A metallo arginyl aminopeptidase (EC 3.4.11.6) activated by Co(2+) was isolated from Debaryomyces hansenii CECT 12487. The enzyme was purified after precipitation with protamine sulphate, followed by a weak anion exchange chromatography, gel filtration chromatography and a strong anion exchange chromatography. The arginyl aminopeptidase (AAP) was purified 337 folds, with a 18% recovery. The AAP appeared to be a dimer with a molecular mass of 101 kDa. The enzyme was active in the pH range from 6 to 9. The optimal activity was detected at pH 7.0 and at 37 degrees C. AAP activity was inhibited by typical aminopeptidase inhibitors (puromycin and bestatin), reducing agents (DTT), chelating agents (EDTA, EGTA and phenantroline) and sulphydryl groups reagents (iodoacetate).
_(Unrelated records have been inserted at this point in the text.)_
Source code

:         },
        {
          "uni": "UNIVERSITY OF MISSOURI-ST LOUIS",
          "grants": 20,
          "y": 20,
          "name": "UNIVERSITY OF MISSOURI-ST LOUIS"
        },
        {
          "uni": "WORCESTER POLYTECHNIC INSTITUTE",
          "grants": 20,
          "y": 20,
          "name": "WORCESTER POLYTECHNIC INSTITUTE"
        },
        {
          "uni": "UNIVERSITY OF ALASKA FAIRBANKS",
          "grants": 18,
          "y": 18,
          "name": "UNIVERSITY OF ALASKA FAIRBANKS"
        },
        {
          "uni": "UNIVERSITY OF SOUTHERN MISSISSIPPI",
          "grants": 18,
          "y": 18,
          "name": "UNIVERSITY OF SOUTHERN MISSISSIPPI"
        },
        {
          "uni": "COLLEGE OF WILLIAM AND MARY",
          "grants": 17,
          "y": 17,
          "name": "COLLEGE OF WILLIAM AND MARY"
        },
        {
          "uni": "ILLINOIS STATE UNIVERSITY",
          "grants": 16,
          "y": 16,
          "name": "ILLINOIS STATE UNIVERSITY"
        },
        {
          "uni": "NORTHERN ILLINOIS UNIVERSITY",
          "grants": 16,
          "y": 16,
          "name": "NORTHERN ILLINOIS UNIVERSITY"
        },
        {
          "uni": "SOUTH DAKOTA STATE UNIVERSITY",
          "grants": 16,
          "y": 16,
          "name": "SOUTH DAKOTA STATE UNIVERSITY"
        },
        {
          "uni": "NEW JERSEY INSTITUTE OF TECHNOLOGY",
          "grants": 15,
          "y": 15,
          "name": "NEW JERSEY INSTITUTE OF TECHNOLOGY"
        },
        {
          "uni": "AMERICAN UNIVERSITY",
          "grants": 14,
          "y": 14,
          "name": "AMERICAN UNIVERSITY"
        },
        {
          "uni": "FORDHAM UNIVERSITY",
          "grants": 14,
Ca(2+), Mn(2+) and Co(2+) activated the enzyme, while Cu(2+), Cd(2+), Hg(2+) and Mg(2+) inhibited it. The K(m) values calculated for Arg-AMC (7-amido-4-methylcoumarin) and Leu-AMC were 0.071 and 0.094 mM, respectively. The enzyme showed maximum specificity for basic amino acids (Arg and Lys), but was also able to hydrolyze non-charged amino acids (Leu, Met and Ala) and, at a minor rate, aromatic amino acids (Phe and Tyr). AAP showed higher activity when an acid residue was located at the C-terminal position of dipeptides. The described purification of an arginyl aminopeptidase from the yeast D. hansenii can contribute to the lack of knowledge about the exopeptidase activity in one of the yeasts more frequently isolated in sausage and to understand its role during the ripening of a fermented sausage.